→ Compito da svolgere:
Rispondi a queste domande sull'articolo relativo alla vendita dell'Archivio di Stato, numerando le risposte allo stesso modo.
1. Quale ministero ha impugnato la delibera, e presso quale organo?
2. Quali beni mette in vendita la delibera della provincia di Salerno?
3. Secondo la nota, che cosa ha tolto la riforma all'ente provincia e ai cittadini?

Archivio di Stato e Caserma di Largo Pioppi: il Mibac impugna la vendita

Memoria in Movimento: "Rilanciamo la pratica di una messa in comune con i cittadini, con le associazioni, e con quanti non sopportano ulteriormente di vedere il patrimonio pubblico messo in vendita per farlo diventare privato e oggetto di speculazioni"

"Apprendiamo dalla stampa che il Ministero dei Beni e Attività Culturali e del Turismo ha impugnato presso il TAR la delibera della provincia di Salerno che mette in vendita beni preziosi e storici come la sede dell’Archivio di Stato e la caserma dei Carabinieri di Largo Pioppi. Ci limitiamo ad osservare che l’esecutivo nazionale con una riforma demagogica abolisce solo sulla carta e solo per fare propaganda populistica le provincie, ed in realtà le provincie non sono mai state abolite perché è stato eliminata solo la pratica democratica e di partecipazione popolare, togliendo il voto ai cittadini e i finanziamenti statali all’ente provincia". E' quanto si legge sulla nota di Memoria in Movimento Onlus, associazione di volontariato che ha sottolineato come "la provincia, pur di fare cassa per continuare a svolgere funzioni, servizi e compiti che istituzionalmente conserva, è costretta a svendere, anche in ossequio a normative vigenti, tutto quello che possiede, con la beffa che il potere centrale, quello stesso che ha creato nei fatti l’obbligo delle svendite dei beni, tramite il ministero propone ricorso al TAR".

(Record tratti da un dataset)
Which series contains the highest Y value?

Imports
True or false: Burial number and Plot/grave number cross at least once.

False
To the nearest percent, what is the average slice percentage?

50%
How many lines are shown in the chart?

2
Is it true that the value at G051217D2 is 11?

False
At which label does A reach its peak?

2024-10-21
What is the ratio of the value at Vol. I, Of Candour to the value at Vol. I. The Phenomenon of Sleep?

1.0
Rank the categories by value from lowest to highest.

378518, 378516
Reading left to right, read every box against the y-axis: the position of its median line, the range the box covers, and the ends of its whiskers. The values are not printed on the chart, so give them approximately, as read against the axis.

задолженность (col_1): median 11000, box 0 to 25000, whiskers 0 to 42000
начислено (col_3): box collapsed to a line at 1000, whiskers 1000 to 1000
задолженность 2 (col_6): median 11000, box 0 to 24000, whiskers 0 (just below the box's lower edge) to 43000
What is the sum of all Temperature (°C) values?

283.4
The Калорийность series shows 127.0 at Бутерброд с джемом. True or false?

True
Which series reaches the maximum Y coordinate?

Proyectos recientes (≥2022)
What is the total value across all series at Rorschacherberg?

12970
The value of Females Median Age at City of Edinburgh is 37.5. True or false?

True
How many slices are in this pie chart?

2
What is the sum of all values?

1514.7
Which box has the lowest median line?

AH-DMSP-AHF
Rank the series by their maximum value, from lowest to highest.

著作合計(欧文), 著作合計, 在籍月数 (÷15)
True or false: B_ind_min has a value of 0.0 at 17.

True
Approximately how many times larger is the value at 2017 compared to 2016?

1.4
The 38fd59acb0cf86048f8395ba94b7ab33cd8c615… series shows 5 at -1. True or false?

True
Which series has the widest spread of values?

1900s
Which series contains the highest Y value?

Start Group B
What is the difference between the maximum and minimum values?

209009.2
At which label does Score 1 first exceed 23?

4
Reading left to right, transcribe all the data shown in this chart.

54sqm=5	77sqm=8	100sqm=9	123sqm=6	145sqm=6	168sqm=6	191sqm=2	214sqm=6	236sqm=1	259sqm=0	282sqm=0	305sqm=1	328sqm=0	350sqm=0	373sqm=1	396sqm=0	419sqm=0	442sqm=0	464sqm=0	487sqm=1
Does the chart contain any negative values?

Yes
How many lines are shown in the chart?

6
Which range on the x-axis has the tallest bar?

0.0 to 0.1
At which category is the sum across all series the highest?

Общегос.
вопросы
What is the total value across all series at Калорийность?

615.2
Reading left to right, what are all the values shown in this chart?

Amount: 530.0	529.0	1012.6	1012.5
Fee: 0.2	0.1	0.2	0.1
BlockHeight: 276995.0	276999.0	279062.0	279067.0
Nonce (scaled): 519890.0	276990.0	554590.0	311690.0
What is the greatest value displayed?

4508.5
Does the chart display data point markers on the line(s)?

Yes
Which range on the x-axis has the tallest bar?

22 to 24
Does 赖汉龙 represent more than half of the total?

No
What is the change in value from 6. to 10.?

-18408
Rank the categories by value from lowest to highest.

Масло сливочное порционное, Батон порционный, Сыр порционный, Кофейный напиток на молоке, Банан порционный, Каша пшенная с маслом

→ Risultato dell'esercizio:
1. Il Ministero dei Beni e Attività Culturali e del Turismo, presso il TAR.
2. La sede dell'Archivio di Stato e la caserma dei Carabinieri di Largo Pioppi.
3. Ha tolto il voto ai cittadini e i finanziamenti statali all'ente provincia.